• [ACTIVITY] Please set down exactly the lines of the listing below from the line containing "ntiene una relación estrecha" through the line containing "εκδότες και διαφημιστές τρίτων.", both lines included, leaving out all other lines.

• [RECORDS FOR PROCESSING]

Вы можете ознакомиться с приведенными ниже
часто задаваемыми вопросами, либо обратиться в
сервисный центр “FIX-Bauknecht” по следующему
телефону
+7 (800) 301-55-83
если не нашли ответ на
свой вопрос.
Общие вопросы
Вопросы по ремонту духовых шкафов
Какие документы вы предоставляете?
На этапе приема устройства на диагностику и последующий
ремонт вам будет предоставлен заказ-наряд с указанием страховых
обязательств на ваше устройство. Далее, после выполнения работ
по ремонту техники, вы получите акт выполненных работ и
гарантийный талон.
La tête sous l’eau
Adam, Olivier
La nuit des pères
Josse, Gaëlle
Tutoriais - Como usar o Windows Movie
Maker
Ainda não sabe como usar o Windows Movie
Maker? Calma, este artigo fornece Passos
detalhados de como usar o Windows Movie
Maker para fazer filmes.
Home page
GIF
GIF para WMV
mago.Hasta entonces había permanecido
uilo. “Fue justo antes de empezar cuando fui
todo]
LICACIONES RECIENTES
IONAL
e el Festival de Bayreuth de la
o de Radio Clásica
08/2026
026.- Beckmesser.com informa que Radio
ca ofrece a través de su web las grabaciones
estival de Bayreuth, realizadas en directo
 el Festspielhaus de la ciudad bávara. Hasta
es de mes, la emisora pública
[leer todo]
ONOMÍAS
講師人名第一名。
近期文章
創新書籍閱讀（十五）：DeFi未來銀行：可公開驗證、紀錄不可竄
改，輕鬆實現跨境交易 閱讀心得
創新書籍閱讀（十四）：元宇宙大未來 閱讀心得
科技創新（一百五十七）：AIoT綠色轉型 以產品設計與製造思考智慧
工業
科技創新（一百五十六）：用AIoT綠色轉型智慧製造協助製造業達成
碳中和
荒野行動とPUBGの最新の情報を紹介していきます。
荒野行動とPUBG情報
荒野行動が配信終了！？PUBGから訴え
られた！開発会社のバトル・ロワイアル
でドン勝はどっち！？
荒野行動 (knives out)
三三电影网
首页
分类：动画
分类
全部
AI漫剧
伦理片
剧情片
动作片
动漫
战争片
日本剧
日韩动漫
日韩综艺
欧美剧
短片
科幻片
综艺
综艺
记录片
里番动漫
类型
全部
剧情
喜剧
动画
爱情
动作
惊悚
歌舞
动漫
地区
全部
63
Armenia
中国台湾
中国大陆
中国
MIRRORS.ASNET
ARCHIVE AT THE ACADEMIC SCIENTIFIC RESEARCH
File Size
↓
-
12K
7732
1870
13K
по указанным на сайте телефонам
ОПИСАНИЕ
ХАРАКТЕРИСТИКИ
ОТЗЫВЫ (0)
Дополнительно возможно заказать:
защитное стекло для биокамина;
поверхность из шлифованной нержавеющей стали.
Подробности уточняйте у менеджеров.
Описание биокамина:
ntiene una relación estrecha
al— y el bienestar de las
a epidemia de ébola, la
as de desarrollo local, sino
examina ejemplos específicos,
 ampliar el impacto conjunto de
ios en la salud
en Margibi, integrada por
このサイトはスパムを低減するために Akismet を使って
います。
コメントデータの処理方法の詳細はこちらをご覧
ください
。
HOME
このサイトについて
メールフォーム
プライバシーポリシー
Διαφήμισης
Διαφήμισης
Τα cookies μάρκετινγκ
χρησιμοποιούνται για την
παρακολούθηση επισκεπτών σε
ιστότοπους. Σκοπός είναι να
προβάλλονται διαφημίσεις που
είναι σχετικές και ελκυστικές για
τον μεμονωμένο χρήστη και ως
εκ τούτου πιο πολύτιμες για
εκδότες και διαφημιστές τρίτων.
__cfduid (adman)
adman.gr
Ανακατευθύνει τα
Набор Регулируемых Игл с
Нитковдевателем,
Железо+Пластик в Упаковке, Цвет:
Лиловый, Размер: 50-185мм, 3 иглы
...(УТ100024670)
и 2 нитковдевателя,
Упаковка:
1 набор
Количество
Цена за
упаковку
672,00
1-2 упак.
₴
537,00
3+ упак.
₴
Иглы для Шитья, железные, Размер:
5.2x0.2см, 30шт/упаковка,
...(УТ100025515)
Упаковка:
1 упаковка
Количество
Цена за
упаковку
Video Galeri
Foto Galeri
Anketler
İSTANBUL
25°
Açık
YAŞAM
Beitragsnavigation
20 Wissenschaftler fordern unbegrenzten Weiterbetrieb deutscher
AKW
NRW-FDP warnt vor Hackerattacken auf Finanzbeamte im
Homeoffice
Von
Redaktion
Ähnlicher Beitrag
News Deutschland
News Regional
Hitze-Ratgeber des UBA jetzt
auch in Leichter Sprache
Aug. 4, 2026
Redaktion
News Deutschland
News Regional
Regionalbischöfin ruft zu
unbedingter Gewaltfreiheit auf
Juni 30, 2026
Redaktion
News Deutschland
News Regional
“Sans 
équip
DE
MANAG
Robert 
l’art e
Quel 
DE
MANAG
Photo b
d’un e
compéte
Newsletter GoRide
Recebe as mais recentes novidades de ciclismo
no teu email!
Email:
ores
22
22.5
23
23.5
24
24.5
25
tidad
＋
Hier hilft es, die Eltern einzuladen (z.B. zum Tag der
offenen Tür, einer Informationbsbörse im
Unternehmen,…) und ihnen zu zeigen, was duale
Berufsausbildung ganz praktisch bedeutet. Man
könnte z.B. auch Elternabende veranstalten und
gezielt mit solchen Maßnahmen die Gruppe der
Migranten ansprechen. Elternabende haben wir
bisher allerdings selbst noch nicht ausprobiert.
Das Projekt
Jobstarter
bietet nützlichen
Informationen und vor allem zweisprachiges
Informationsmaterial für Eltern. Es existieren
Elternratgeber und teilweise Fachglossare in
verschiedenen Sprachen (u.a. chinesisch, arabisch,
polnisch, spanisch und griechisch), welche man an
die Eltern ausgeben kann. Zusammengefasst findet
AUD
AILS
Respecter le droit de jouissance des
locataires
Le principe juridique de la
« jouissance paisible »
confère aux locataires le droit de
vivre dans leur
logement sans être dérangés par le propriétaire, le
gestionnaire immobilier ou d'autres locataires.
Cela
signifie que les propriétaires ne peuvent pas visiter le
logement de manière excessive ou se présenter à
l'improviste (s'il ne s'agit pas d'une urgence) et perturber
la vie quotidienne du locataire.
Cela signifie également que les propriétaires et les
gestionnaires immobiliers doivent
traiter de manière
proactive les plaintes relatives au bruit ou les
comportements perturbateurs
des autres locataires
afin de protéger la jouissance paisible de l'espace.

• [OUTPUT BELOW]
ntiene una relación estrecha
al— y el bienestar de las
a epidemia de ébola, la
as de desarrollo local, sino
examina ejemplos específicos,
 ampliar el impacto conjunto de
ios en la salud
en Margibi, integrada por
このサイトはスパムを低減するために Akismet を使って
います。
コメントデータの処理方法の詳細はこちらをご覧
ください
。
HOME
このサイトについて
メールフォーム
プライバシーポリシー
Διαφήμισης
Διαφήμισης
Τα cookies μάρκετινγκ
χρησιμοποιούνται για την
παρακολούθηση επισκεπτών σε
ιστότοπους. Σκοπός είναι να
προβάλλονται διαφημίσεις που
είναι σχετικές και ελκυστικές για
τον μεμονωμένο χρήστη και ως
εκ τούτου πιο πολύτιμες για
εκδότες και διαφημιστές τρίτων.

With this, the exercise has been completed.